How to Dry Your Hands Using Just One Paper Towel

Screen capture. TED

This could save billions of pounds of paper

They're lurking in public restroom trashcans across America: tons of crumpled up paper towels, tragic little sheets destined for the landfill after a single use. Their intended purpose, drying your hands, is both arguably unnecessary and completely wasteful -- but folks don't seem to mind that too much. In fact, U.S. consumers burn through a whopping 13 billion pounds of paper every year, often to accomplish this most elementary hygienic chore.

But lo, wet-handed readers, there's a better way.
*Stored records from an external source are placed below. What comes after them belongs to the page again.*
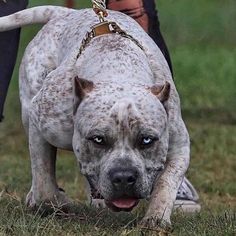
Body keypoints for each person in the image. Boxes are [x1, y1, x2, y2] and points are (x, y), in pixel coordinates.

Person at [0, 0, 200, 212]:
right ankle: (44, 192)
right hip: (59, 37)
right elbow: (36, 110)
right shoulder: (57, 103)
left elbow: (179, 149)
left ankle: (158, 179)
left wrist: (160, 207)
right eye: (100, 141)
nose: (123, 174)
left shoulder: (161, 90)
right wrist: (44, 189)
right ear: (75, 105)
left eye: (145, 141)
In a recent TEDx talk in Portland, Joe Smith outlines a smarter way to solve one of life's most waste-producing problems. And it's incredibly simple. Instead of grabbing for a clump of paper towels, simply shake your hands for a while first, then use a single, folded sheet to dab off the remaining moisture -- viola!

Here, watch:

I know what you're thinking -- you've been doing it the wasteful way and this new technique will be hard to adopt. But next time you pull out a towel from the dispenser and a second sheet pops out, tempting you to grab it, just leave it be. You're better than that.

paper towel photo.

psyberartist/CC BY 2.0

According to Smith, if everyone decided to dry off their hands with just one sheet, that would use 571 million less pounds of paper every year. That's roughly equivalent to 5 million trees, all saved because you started towelling off your mitts like a smart person.

Now, once you get into the habit of using just one paper towel, we can then begin working towards expert-level hand-drying: just wiping them off on your pants, for goodness sake.